Type 1 Diabetes Success Story

Emilee was diagnosed with type 1 diabetes (T1D) at two years old. Today, she’s an MD/MBA student at UMass Medical School, planning a career in the dermatology field. Her goal is to provide a better health care experience for patients, and she will apply what she’s learned living with T1D. The dual degree program helps students develop a medicine mindset and apply it to research or patient care.

She received diabetes care at various places throughout Massachusetts, growing up in Western Mass, then attending Boston College. Emilee appreciates the comprehensive team approach to diabetes care offered at the UMass Memorial Diabetes Center of Excellence (DCOE). "Dr. [David] Harlan is my endocrinologist, but he’s also been a mentor as I enter the medical world.” Emilee has also taken advantage of diabetes education and behavioral healthcare that are available to patients at Worcester’s UMass DCOE.  “These are the best diabetes providers I’ve ever had, because they’re the first providers to ever listen to me and value my input when it comes to my treatment and care plan.”

Growing up in Longmeadow, Massachusetts, Emilee enjoyed playing field hockey, running and working out. She still runs nearly every day and stays active in the gym. She’s thankful for the diabetes management technology that has improved over the past decade, helping to keep her blood glucose in target range during various situations. The transition to medical school was a major change in lifestyle for her.  Working with one of the behavioral health specialists at the UMass Memorial DCOE was helpful, and she believes it will help her with future transitions during her life.

While Emilee has always been “diligent and persistent” in managing her diabetes, and has a strong support system, the mental aspect of learning how to integrate it into everyday life has been challenging. “My personality is one who likes to do something and finish it, but that’s not how diabetes works,” she said.  During her teenage years and throughout most of her college career, Emilee opted to not discuss her diabetes with others because she didn’t feel it would be met with the level of understanding that would make her comfortable. 

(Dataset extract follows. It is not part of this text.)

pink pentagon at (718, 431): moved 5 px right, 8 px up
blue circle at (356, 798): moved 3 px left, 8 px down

While attending Boston College, she declared as a Medical Humanities minor. It allowed her to explore and learn about the culture of illness and healthcare and how it affects people differently. Emilee joined the JDRF Young Leadership Committee, made up of young professionals in the greater Boston area.  “I appreciated the positivity that I encountered from this group,” she said. “It wasn’t a pity party, because that’s not my thing. We focus on how we can make the best of this hand we’ve been dealt, and we promote diabetes advocacy.”

After graduating from BC with a biochemistry degree, she worked in Boston's financial district and as a lead medical assistant in a dermatology office, before deciding to pursue a medical career.

Emilee engages in creative writing about her T1D. She has written many reflective pieces, like this one published by The College Diabetes Network, titled “What Drives You?”

She enjoys narrative medicine to communicate as a patient and to shine a light on the complexities of the health care system. Emilee co-founded The Medical Humanities Journal of Boston College with the intention to develop a platform to write about issues of health, illness, bioethics and caregiving. “I believe medical humanities enables individuals living with illness to really capture and take ownership of their disease,” she said.  Not only has Emilee taken ownership of her diabetes, but it’s taught her valuable lessons that will benefit her future patients as she embarks on her medical career.